▶ **Passage provided**
════

The Conglomerate of Portofino (Oligocene?) is a conglomerate made almost entirely of marly limestone pebbles with sizes varying from 5 to 50 cm (Paraggi Element), with interlayers of sandstone often with a lenticular trend, containing also carbon levels. Secondarily, the pebbles are of metamorphic rocks (Mt. Pollone and Mt. Bocche Element): metagranite, gneiss, schist, marble and ophiolite: the matrix is calcareous-sandstone, sometimes of quartz or clay.

On the Promontory, the conglomerate rock mass shows variable beddings: in the eastern sector the bed attitude is towards SSW, towards S in St. Fruttuoso bay, and towards SE on the western part of the studied area (Boni et al., 1969).

Bibliography is agreed that the conglomerate lays on the flysch with a stratigraphic discordance (Boni et al., 1969; Giammarino & Messiga, 1979). However, some new elements and observations bring to rethink the contact origin (Fanucci et al., 1980; Brancucci & Motta, 1988; Cevasco et al., 2004): the occurrence of plurimetric conglomeratic blocks on the promontory tops, the marked fracturing of rock mass, the presence of regional tectonic lineations, the parallelism between NW–SE and NE–SW normal faults with the inferred contact suggest that a tectonic relation among the two lithotypes is more probable as partly suggested by Giammarino et al., 1969.

The tectonic pattern has also influenced hydrographical stream network, coastline orientation and ridge direction along slopes and crests (Roccati et al., 2020).

A significant groundwater circulation is determined along the fractures of the Conglomerate, as evidenced by the numerous springs surveyed on Monte di Portofino, some of which have been tapped since historical times and are still in use nowadays as water supply for the municipal aqueducts of Santa Margherita Ligure, Portofino and Camogli.

3. Material and methods

The method adopted is schematically summarized in the flow chart in Figure 4.

Figure 3. Portofino promontory land use: 11 urban fabric; 12 industrial, commercial and transport units; 14 artificial, non-agricultural vegetated areas; 22 permanent crops; 23 pastures; 24 heterogeneous agricultural areas; 31 forests; 32 shrub and/or herbaceous vegetation associations; 33 bare rock.

Figure 4. Workflow for the design of Groundwater Resource Map.

Figure 5. Schematic layout of the final map divided in 8 boxes.

At first, a careful bibliographical research of scientific papers and technical reports has been conducted (Autorità di bacino regionale, 2015), combined with the download of raw data from Regione Liguria Database (http://www.banchedati.ambienteinliguria.it/) for geographical, geological and land use information.

Secondly, a geological, geomorphological and hydrogeological field survey was carried out at 1:5000 scale. This allowed to assess the permeability features of the outcrops and the deposits. Then, the collection of all the conglomerate and nearby areas hydrogeological data was realized.

In order to complete the map, raster and vector data were acquired from the cartographical database of Liguria Region (https://geoportal.regione.liguria.it/). In particular, Digital Terrain Model (DTM) with a 5 m – resolution with shaded technique was combined with base features (isolines, bathymetry, tops, walkway trail, etc.) to form the base map.

The map of Groundwater Resources in a Fractured-Rock Aquifer, Conglomerate of Portofino was designed adopting the guidelines of Hydrogeological Map of Italy -1:50.000 scale (ISPRA, 2018), that differentiates rock masses in hydrological complexes depending on a different relative permeability degree.

════

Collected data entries
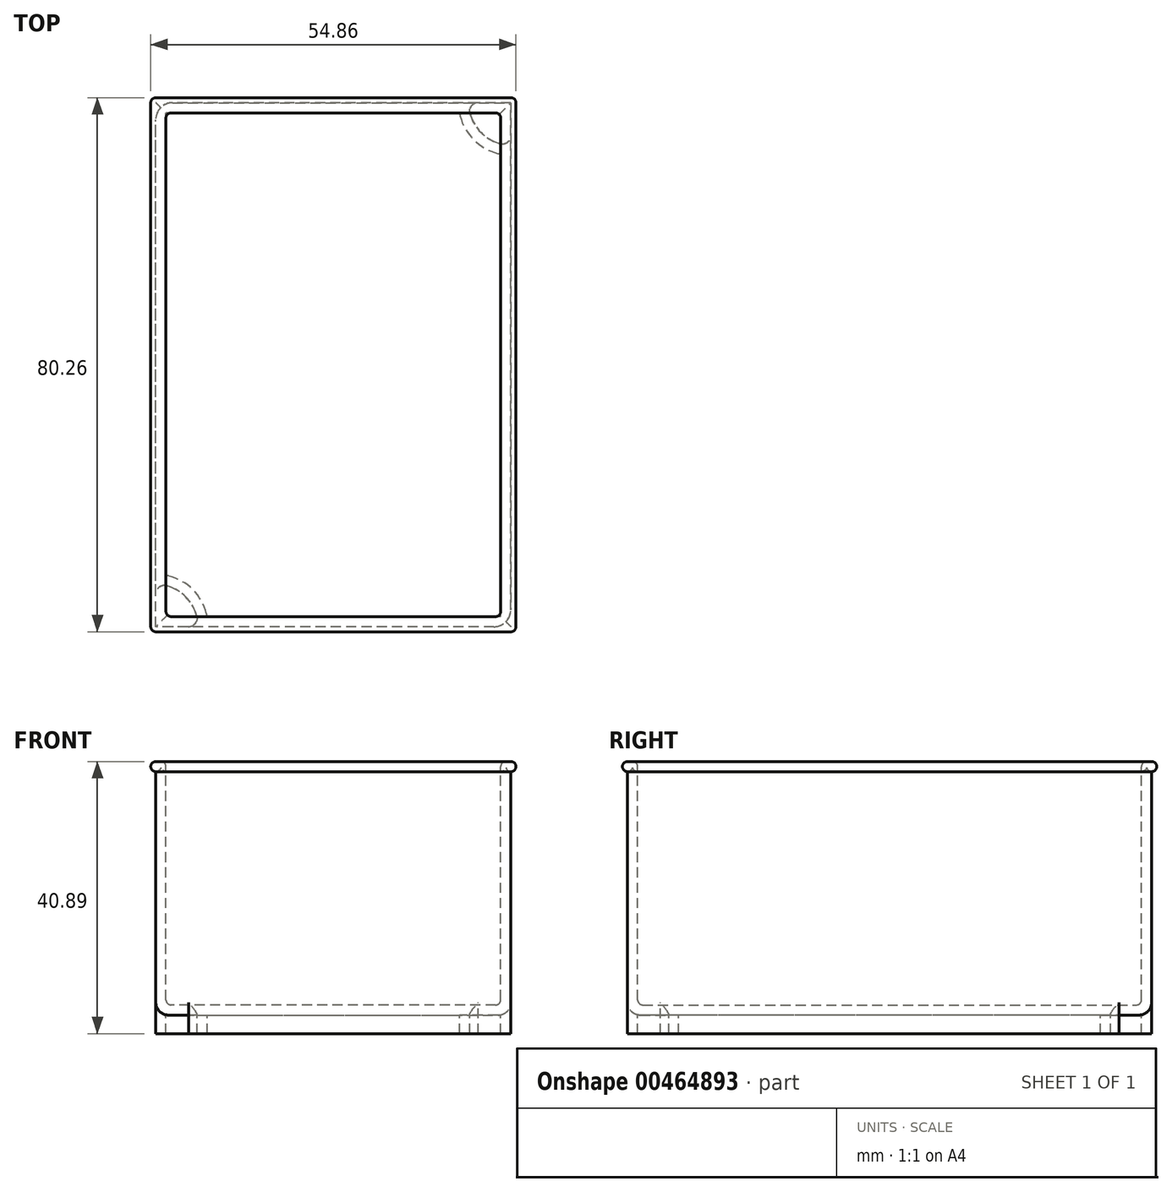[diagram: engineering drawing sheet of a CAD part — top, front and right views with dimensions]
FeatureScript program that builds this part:
annotation { "Feature Type Name" : "Feature", "Feature Type Description" : "" }
export const myFeature = defineFeature(function(context is Context, id is Id, definition is map)
    precondition{}
    {
        {
            var Q0;
            Q0=qCreatedBy(makeId("Front.planeOp"),FACE);
            var sketch = newSketch(context, id + "F0", { "sketchPlane" : qUnion([Q0])});
            skLineSegment(sketch, "E0.bottom", {"start": v(26.67, -19.05) * mm, "end": v(-26.67, -19.05) * mm});
            skLineSegment(sketch, "E0.top", {"start": v(26.67, 19.05) * mm, "end": v(-26.67, 19.05) * mm});
            skLineSegment(sketch, "E0.left", {"start": v(26.67, -19.05) * mm, "end": v(26.67, 19.05) * mm});
            skLineSegment(sketch, "E0.right", {"start": v(-26.67, -19.05) * mm, "end": v(-26.67, 19.05) * mm});
            skPoint(sketch, "E0.middle", {"position": v(0, 0) * mm});
            skSolve(sketch);
        }
        {
            var Q0;
            Q0=makeQuery(id+"F0.imprint","IMPRINT",FACE,{"disambiguationData":[TD([[makeQuery(id+"F0.imprint","IMPRINT",EDGE,{"derivedFrom":sQuery(id+"F0.wireOp",EDGE,"E0.bottom")}),-1.0]])]});
            extrude(context, id + "F1", {"entities" : qUnion([Q0]), "endBound" : BoundingType.SYMMETRIC, "depth" : 78.74 * mm});
        }
        {
            var Q0;
            Q0=makeQuery(id+"F1.opExtrude","SWEPT_FACE",FACE,{"disambiguationData":[OSD([sQuery(id+"F0.wireOp",EDGE,"E0.top")])]});
            shell(context, id + "F2", {"entities" : qUnion([Q0]), "thickness" : 1.52 * mm});
        }
        {
            var Q0;
            Q0=makeQuery(id+"F1.opExtrude","CAP_FACE",FACE,{"disambiguationData":[OSD([sQuery(id+"F0.wireOp",EDGE,"E0.bottom"),sQuery(id+"F0.wireOp",EDGE,"E0.top"),sQuery(id+"F0.wireOp",EDGE,"E0.left"),sQuery(id+"F0.wireOp",EDGE,"E0.right")])],"isStart":false});
            var sketch = newSketch(context, id + "F3", { "sketchPlane" : qUnion([Q0])});
            skArc(sketch, "E1", {"start": v(-26.67, 19.05) * mm, "mid": v(-27.43, 18.29) * mm, "end": v(-26.67, 17.53) * mm});
            skSolve(sketch);
        }
        {
            var Q0;
            {var subQ0=sQuery(id+"F3.wireOp",EDGE,"E1");Q0=makeQuery(id+"F3.imprint","IMPRINT",FACE,{"disambiguationData":[TD([[makeQuery(id+"F3.imprint","IMPRINT",EDGE,{"derivedFrom":subQ0}),1.0]])]});}
            var Q1;
            Q1=makeQuery(id+"F1.opExtrude","SWEPT_EDGE",EDGE,{"disambiguationData":[OSD([sQuery(id+"F0.wireOp",EDGE,"E0.top"),sQuery(id+"F0.wireOp",EDGE,"E0.right")])]});
            var Q2;
            Q2=makeQuery(id+"F1.opExtrude","CAP_EDGE",EDGE,{"disambiguationData":[OSD([sQuery(id+"F0.wireOp",EDGE,"E0.top")])],"isStart":true});
            var Q3;
            Q3=makeQuery(id+"F1.opExtrude","SWEPT_EDGE",EDGE,{"disambiguationData":[OSD([sQuery(id+"F0.wireOp",EDGE,"E0.top"),sQuery(id+"F0.wireOp",EDGE,"E0.left")])]});
            var Q4;
            Q4=makeQuery(id+"F1.opExtrude","CAP_EDGE",EDGE,{"disambiguationData":[OSD([sQuery(id+"F0.wireOp",EDGE,"E0.top")])],"isStart":false});
            sweep(context, id + "F4", {"operationType" : NewBodyOperationType.ADD, "profiles" : qUnion([Q0]), "path" : qUnion([Q1, Q2, Q3, Q4])});
        }
        {
            var Q0;
            Q0=makeQuery(id+"F1.opExtrude","SWEPT_FACE",FACE,{"disambiguationData":[OSD([sQuery(id+"F0.wireOp",EDGE,"E0.bottom")])]});
            var sketch = newSketch(context, id + "F5", { "sketchPlane" : qUnion([Q0])});
            skLineSegment(sketch, "E2.bottom", {"start": v(26.67, 39.37) * mm, "end": v(21.75, 39.37) * mm});
            skLineSegment(sketch, "E2.left", {"start": v(26.67, 39.37) * mm, "end": v(26.67, 34.45) * mm});
            skPoint(sketch, "E3.newPointA", {"position": v(20.32, 19.05) * mm});
            skArc(sketch, "E4", {"start": v(20.52, 37.78) * mm, "mid": v(22.18, 34.88) * mm, "end": v(25.08, 33.22) * mm});
            skPoint(sketch, "E5.visualSharp", {"position": v(20.32, 39.37) * mm});
            skArc(sketch, "E5.filletArc", {"start": v(21.75, 39.37) * mm, "mid": v(20.75, 38.88) * mm, "end": v(20.52, 37.78) * mm});
            skPoint(sketch, "E6.visualSharp", {"position": v(26.67, 33.02) * mm});
            skArc(sketch, "E6.filletArc", {"start": v(25.08, 33.22) * mm, "mid": v(26.18, 33.45) * mm, "end": v(26.67, 34.45) * mm});
            skArc(sketch, "E7.MirrorCS", {"start": v(-21.75, 39.37) * mm, "mid": v(-20.75, 38.88) * mm, "end": v(-20.52, 37.78) * mm});
            skArc(sketch, "E8.MirrorCS", {"start": v(-20.52, 37.78) * mm, "mid": v(-22.18, 34.88) * mm, "end": v(-25.08, 33.22) * mm});
            skArc(sketch, "E9.MirrorCS", {"start": v(-25.08, 33.22) * mm, "mid": v(-26.18, 33.45) * mm, "end": v(-26.67, 34.45) * mm});
            skLineSegment(sketch, "E10.MirrorCS", {"start": v(-26.67, 39.37) * mm, "end": v(-26.67, 34.45) * mm});
            skLineSegment(sketch, "E11.MirrorCS", {"start": v(-26.67, 39.37) * mm, "end": v(-21.75, 39.37) * mm});
            skArc(sketch, "E12.MirrorCS", {"start": v(-20.52, -37.78) * mm, "mid": v(-22.18, -34.88) * mm, "end": v(-25.08, -33.22) * mm});
            skArc(sketch, "E13.MirrorCS", {"start": v(-21.75, -39.37) * mm, "mid": v(-20.75, -38.88) * mm, "end": v(-20.52, -37.78) * mm});
            skLineSegment(sketch, "E14.MirrorCS", {"start": v(-26.67, -39.37) * mm, "end": v(-21.75, -39.37) * mm});
            skLineSegment(sketch, "E15.MirrorCS", {"start": v(-26.67, -39.37) * mm, "end": v(-26.67, -34.45) * mm});
            skArc(sketch, "E16.MirrorCS", {"start": v(-25.08, -33.22) * mm, "mid": v(-26.18, -33.45) * mm, "end": v(-26.67, -34.45) * mm});
            skArc(sketch, "E17.MirrorCS", {"start": v(21.75, -39.37) * mm, "mid": v(20.75, -38.88) * mm, "end": v(20.52, -37.78) * mm});
            skArc(sketch, "E18.MirrorCS", {"start": v(20.52, -37.78) * mm, "mid": v(22.18, -34.88) * mm, "end": v(25.08, -33.22) * mm});
            skArc(sketch, "E19.MirrorCS", {"start": v(25.08, -33.22) * mm, "mid": v(26.18, -33.45) * mm, "end": v(26.67, -34.45) * mm});
            skLineSegment(sketch, "E20.MirrorCS", {"start": v(26.67, -39.37) * mm, "end": v(26.67, -34.45) * mm});
            skLineSegment(sketch, "E21.MirrorCS", {"start": v(26.67, -39.37) * mm, "end": v(21.75, -39.37) * mm});
            skSolve(sketch);
        }
        {
            var Q0;
            Q0=makeQuery(id+"F5.imprint","IMPRINT",FACE,{"disambiguationData":[TD([[makeQuery(id+"F5.imprint","IMPRINT",EDGE,{"derivedFrom":sQuery(id+"F5.wireOp",EDGE,"E2.bottom")}),1.0]])]});
            var Q1;
            Q1=makeQuery(id+"F5.imprint","IMPRINT",FACE,{"disambiguationData":[TD([[makeQuery(id+"F5.imprint","IMPRINT",EDGE,{"derivedFrom":sQuery(id+"F5.wireOp",EDGE,"E8.MirrorCS")}),-1.0]])]});
            var Q2;
            Q2=makeQuery(id+"F5.imprint","IMPRINT",FACE,{"disambiguationData":[TD([[makeQuery(id+"F5.imprint","IMPRINT",EDGE,{"derivedFrom":sQuery(id+"F5.wireOp",EDGE,"E12.MirrorCS")}),1.0]])]});
            var Q3;
            Q3=makeQuery(id+"F5.imprint","IMPRINT",FACE,{"disambiguationData":[TD([[makeQuery(id+"F5.imprint","IMPRINT",EDGE,{"derivedFrom":sQuery(id+"F5.wireOp",EDGE,"E17.MirrorCS")}),-1.0]])]});
            extrude(context, id + "F6", {"entities" : qUnion([Q0, Q1, Q2, Q3]), "operationType" : NewBodyOperationType.ADD, "depth" : 2.8 * mm});
        }
        {
            var Q0;
            Q0=makeQuery(id+"F6.opExtrude","CAP_FACE",FACE,{"disambiguationData":[OSD([sQuery(id+"F5.wireOp",EDGE,"E2.bottom"),sQuery(id+"F5.wireOp",EDGE,"E2.left"),sQuery(id+"F5.wireOp",EDGE,"E4"),sQuery(id+"F5.wireOp",EDGE,"E5.filletArc"),sQuery(id+"F5.wireOp",EDGE,"E6.filletArc")])],"isStart":false});
            var Q1;
            Q1=makeQuery(id+"F6.opExtrude","CAP_FACE",FACE,{"disambiguationData":[OSD([sQuery(id+"F5.wireOp",EDGE,"E8.MirrorCS"),sQuery(id+"F5.wireOp",EDGE,"E9.MirrorCS"),sQuery(id+"F5.wireOp",EDGE,"E10.MirrorCS"),sQuery(id+"F5.wireOp",EDGE,"E7.MirrorCS"),sQuery(id+"F5.wireOp",EDGE,"E11.MirrorCS")])],"isStart":false});
            var Q2;
            Q2=makeQuery(id+"F6.opExtrude","CAP_FACE",FACE,{"disambiguationData":[OSD([sQuery(id+"F5.wireOp",EDGE,"E12.MirrorCS"),sQuery(id+"F5.wireOp",EDGE,"E13.MirrorCS"),sQuery(id+"F5.wireOp",EDGE,"E14.MirrorCS"),sQuery(id+"F5.wireOp",EDGE,"E15.MirrorCS"),sQuery(id+"F5.wireOp",EDGE,"E16.MirrorCS")])],"isStart":false});
            var Q3;
            Q3=makeQuery(id+"F6.opExtrude","CAP_FACE",FACE,{"disambiguationData":[OSD([sQuery(id+"F5.wireOp",EDGE,"E17.MirrorCS"),sQuery(id+"F5.wireOp",EDGE,"E18.MirrorCS"),sQuery(id+"F5.wireOp",EDGE,"E19.MirrorCS"),sQuery(id+"F5.wireOp",EDGE,"E20.MirrorCS"),sQuery(id+"F5.wireOp",EDGE,"E21.MirrorCS")])],"isStart":false});
            shell(context, id + "F7", {"entities" : qUnion([Q0, Q1, Q2, Q3]), "thickness" : 1.52 * mm});
        }
        {
            var Q0;
            Q0=makeQuery(id+"F2.opShell","OFFSET_FACE",FACE,{"disambiguationData":[OSD([sQuery(id+"F0.wireOp",EDGE,"E0.left")])]});
            var Q1;
            {var subQ0=sQuery(id+"F0.wireOp",EDGE,"E0.right");var subQ1=sQuery(id+"F0.wireOp",EDGE,"E0.left");var subQ2=sQuery(id+"F0.wireOp",EDGE,"E0.top");var subQ3=sQuery(id+"F0.wireOp",EDGE,"E0.bottom");Q1=makeQuery(id+"F2.opShell","OFFSET_FACE",FACE,{"disambiguationData":[OSD([subQ3,subQ2,subQ1,subQ0]),TDD([makeQuery(id+"F1.opExtrude","CAP_FACE",FACE,{"disambiguationData":[OSD([subQ3,subQ2,subQ1,subQ0])],"isStart":true})])]});}
            var Q2;
            Q2=makeQuery(id+"F2.opShell","OFFSET_FACE",FACE,{"disambiguationData":[OSD([sQuery(id+"F0.wireOp",EDGE,"E0.right")])]});
            var Q3;
            {var subQ0=sQuery(id+"F0.wireOp",EDGE,"E0.right");var subQ1=sQuery(id+"F0.wireOp",EDGE,"E0.left");var subQ2=sQuery(id+"F0.wireOp",EDGE,"E0.top");var subQ3=sQuery(id+"F0.wireOp",EDGE,"E0.bottom");Q3=makeQuery(id+"F2.opShell","OFFSET_FACE",FACE,{"disambiguationData":[OSD([subQ3,subQ2,subQ1,subQ0]),TDD([makeQuery(id+"F1.opExtrude","CAP_FACE",FACE,{"disambiguationData":[OSD([subQ3,subQ2,subQ1,subQ0])],"isStart":false})])]});}
            fillet(context, id + "F8", {"entities" : qUnion([Q0, Q1, Q2, Q3]), "radius" : 0.76 * mm, "tangentPropagation" : true, "allowEdgeOverflow" : false});
        }
        {
            var Q0;
            Q0=makeQuery(id+"F1.opExtrude","SWEPT_EDGE",EDGE,{"disambiguationData":[OSD([sQuery(id+"F0.wireOp",EDGE,"E0.bottom"),sQuery(id+"F0.wireOp",EDGE,"E0.right")])]});
            var Q1;
            Q1=makeQuery(id+"F1.opExtrude","CAP_EDGE",EDGE,{"disambiguationData":[OSD([sQuery(id+"F0.wireOp",EDGE,"E0.bottom")])],"isStart":false});
            var Q2;
            Q2=makeQuery(id+"F1.opExtrude","SWEPT_EDGE",EDGE,{"disambiguationData":[OSD([sQuery(id+"F0.wireOp",EDGE,"E0.bottom"),sQuery(id+"F0.wireOp",EDGE,"E0.left")])]});
            var Q3;
            Q3=makeQuery(id+"F1.opExtrude","CAP_EDGE",EDGE,{"disambiguationData":[OSD([sQuery(id+"F0.wireOp",EDGE,"E0.bottom")])],"isStart":true});
            fillet(context, id + "F9", {"entities" : qUnion([Q0, Q1, Q2, Q3]), "radius" : 1.9 * mm, "tangentPropagation" : true, "allowEdgeOverflow" : false});
        }
        {
            var Q0;
            Q0=makeQuery(id+"F4.opSweep","MID_CAP_EDGE",EDGE,{"disambiguationData":[OSD([sQuery(id+"F0.wireOp",EDGE,"E0.top"),sQuery(id+"F0.wireOp",EDGE,"E0.left"),sQuery(id+"F3.wireOp",EDGE,"E1")])],"capPos":3.0});
            var Q1;
            Q1=makeQuery(id+"F4.opSweep","MID_CAP_EDGE",EDGE,{"disambiguationData":[OSD([sQuery(id+"F0.wireOp",EDGE,"E0.top"),sQuery(id+"F0.wireOp",EDGE,"E0.left"),sQuery(id+"F3.wireOp",EDGE,"E1")])],"capPos":2.0});
            var Q2;
            Q2=makeQuery(id+"F4.opSweep","MID_CAP_EDGE",EDGE,{"disambiguationData":[OSD([sQuery(id+"F0.wireOp",EDGE,"E0.top"),sQuery(id+"F0.wireOp",EDGE,"E0.right"),sQuery(id+"F3.wireOp",EDGE,"E1")])],"capPos":1.0});
            var Q3;
            Q3=makeQuery(id+"F4.opSweep","CAP_EDGE",EDGE,{"disambiguationData":[OSD([sQuery(id+"F0.wireOp",EDGE,"E0.top"),sQuery(id+"F0.wireOp",EDGE,"E0.right"),sQuery(id+"F3.wireOp",EDGE,"E1")])],"isStart":true});
            fillet(context, id + "F10", {"entities" : qUnion([Q0, Q1, Q2, Q3]), "radius" : 0.76 * mm, "tangentPropagation" : true, "allowEdgeOverflow" : false});
        }
        {
            var Q0;
            Q0=makeQuery(id+"F6.boolean.opBoolean","MERGE",EDGE,{"derivedFrom":[makeQuery(id+"F1.opExtrude","CAP_EDGE",EDGE,{"disambiguationData":[OSD([sQuery(id+"F0.wireOp",EDGE,"E0.left")])],"isStart":false}),makeQuery(id+"F6.opExtrude","SWEPT_EDGE",EDGE,{"disambiguationData":[OSD([sQuery(id+"F5.wireOp",EDGE,"E2.bottom"),sQuery(id+"F5.wireOp",EDGE,"E2.left")])]})]});
            var Q1;
            Q1=makeQuery(id+"F6.boolean.opBoolean","MERGE",EDGE,{"derivedFrom":[makeQuery(id+"F1.opExtrude","CAP_EDGE",EDGE,{"disambiguationData":[OSD([sQuery(id+"F0.wireOp",EDGE,"E0.left")])],"isStart":true}),makeQuery(id+"F6.opExtrude","SWEPT_EDGE",EDGE,{"disambiguationData":[OSD([sQuery(id+"F5.wireOp",EDGE,"E20.MirrorCS"),sQuery(id+"F5.wireOp",EDGE,"E21.MirrorCS")])]})]});
            var Q2;
            Q2=makeQuery(id+"F6.boolean.opBoolean","MERGE",EDGE,{"derivedFrom":[makeQuery(id+"F1.opExtrude","CAP_EDGE",EDGE,{"disambiguationData":[OSD([sQuery(id+"F0.wireOp",EDGE,"E0.right")])],"isStart":false}),makeQuery(id+"F6.opExtrude","SWEPT_EDGE",EDGE,{"disambiguationData":[OSD([sQuery(id+"F5.wireOp",EDGE,"E10.MirrorCS"),sQuery(id+"F5.wireOp",EDGE,"E11.MirrorCS")])]})]});
            var Q3;
            Q3=makeQuery(id+"F6.boolean.opBoolean","MERGE",EDGE,{"derivedFrom":[makeQuery(id+"F1.opExtrude","CAP_EDGE",EDGE,{"disambiguationData":[OSD([sQuery(id+"F0.wireOp",EDGE,"E0.right")])],"isStart":true}),makeQuery(id+"F6.opExtrude","SWEPT_EDGE",EDGE,{"disambiguationData":[OSD([sQuery(id+"F5.wireOp",EDGE,"E14.MirrorCS"),sQuery(id+"F5.wireOp",EDGE,"E15.MirrorCS")])]})]});
            fillet(context, id + "F11", {"entities" : qUnion([Q0, Q1, Q2, Q3]), "radius" : 2.54 * mm, "tangentPropagation" : true, "allowEdgeOverflow" : false});
        }
    });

════

▶ **Work to complete**
1. In the Portofino conglomerate passage, rewrite the paragraph starting "In order to complete the map" as a short bulleted list that keeps its main facts.
2. Translate this sentence from the Portofino conglomerate passage into Spanish: "The tectonic pattern has also influenced hydrographical stream network, coastline orientation and ridge direction along slopes and crests (Roccati et al., 2020)."
This listing comes from a different source than the Portofino conglomerate passage.

▶ **Task-by-task results**
1.
- Raster and vector data were taken from the Liguria Region cartographical database (https://geoportal.regione.liguria.it/).
- A shaded Digital Terrain Model (DTM) with 5 m resolution was combined with base features (isolines, bathymetry, tops, walkway trail, etc.).
- Together these formed the base map.

2. El patrón tectónico también ha influido en la red hidrográfica, la orientación de la línea de costa y la dirección de las crestas a lo largo de laderas y cumbres (Roccati et al., 2020).